When faced with these challenges, updating current processes and re-designing the spreadsheet approach to be fully Making Tax Digital link compliant can be more challenging and, if unsure, professional advice should be obtained.

Practical solutions

Although 'copy and paste' is specifically not allowed under digital links, there are other Excel functions that can achieve a similar outcome, so updating a spreadsheet and revising the existing process need not be complicated.

Certain steps can also often be eliminated and processes simplified. Possible process changes can, however, be difficult to identify when involved in the day-to-day detail or in the absence of a full understanding of why data is reported in a certain way.

This is when a review by an independent specialist can add value. For example, in relation to some processes where pivot tables are utilised these can be removed, simplifying the return and reducing the risk of error. Often significant reconciliation and analysis are included in a return, which does not need to be part of the digital journey.

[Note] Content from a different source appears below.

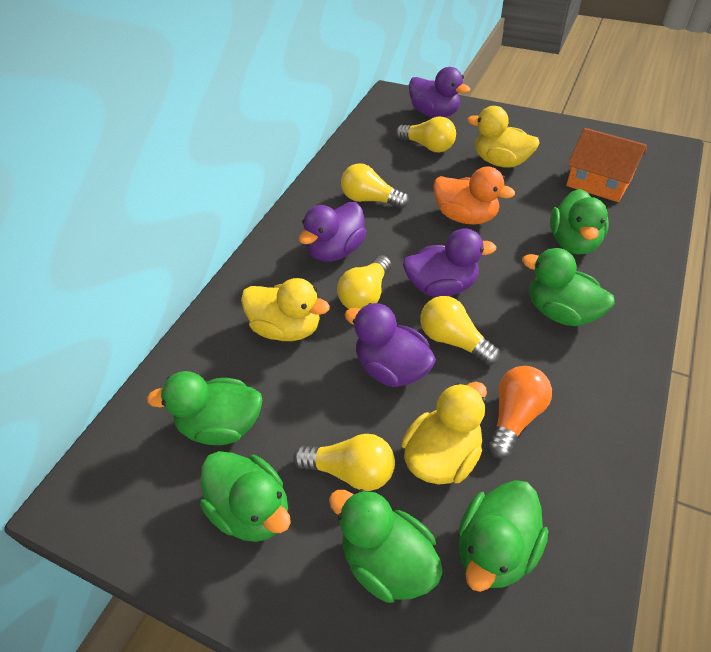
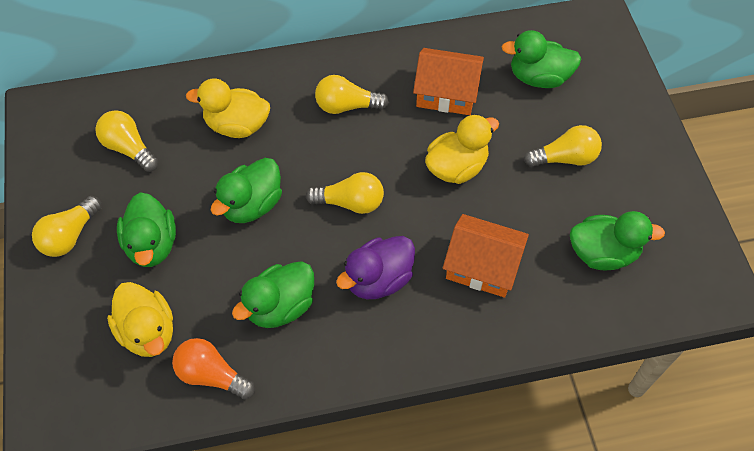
green duck: 6 -> 5
orange duck: 1 -> 0
orange house: 1 -> 2
purple duck: 4 -> 1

In addition, a digital link review can often highlight other areas of non-compliance, such as:

  • Confusion around accounting for acquisition VAT and also reverse charge transactions. Some housing associations do not have VAT codes set up to deal with such transactions. In recent years, international purchases have increased as organisations seek to purchase at the most competitive price. This often results in acquisition VAT / reverse charge accounting either being missed all together, resulting in VAT accounting errors, or a heavily manual exercise to identify such transactions. Now is the ideal time to revisit VAT coding to ease reporting.

  • Issues with irrecoverable VAT and complications around ‘GL only’ transactions. Depending on the cause of the issue, there may be simple fixes such as reviewing tax codes, or more fundamental system updates may be required.

  • Partial exemption calculation adjustments can be made outside of the accounting system with digital links not being required for the calculation. However, it is still necessary to consider the calculation process, record requirements and how residual purchases are identified and coded.

    For example, VAT exempt rental income is often reported on a system that works on a weekly rent basis. Manual adjustments are then required to convert the income data into a quarterly format and ensure that the actual income value is used for VAT return reporting. Standard rated garage income has also been hard to identify for some housing associations where the income is reported on the same system as rents, and again a manual adjustment is required to get the correct income data before the partial exemption calculation is undertaken.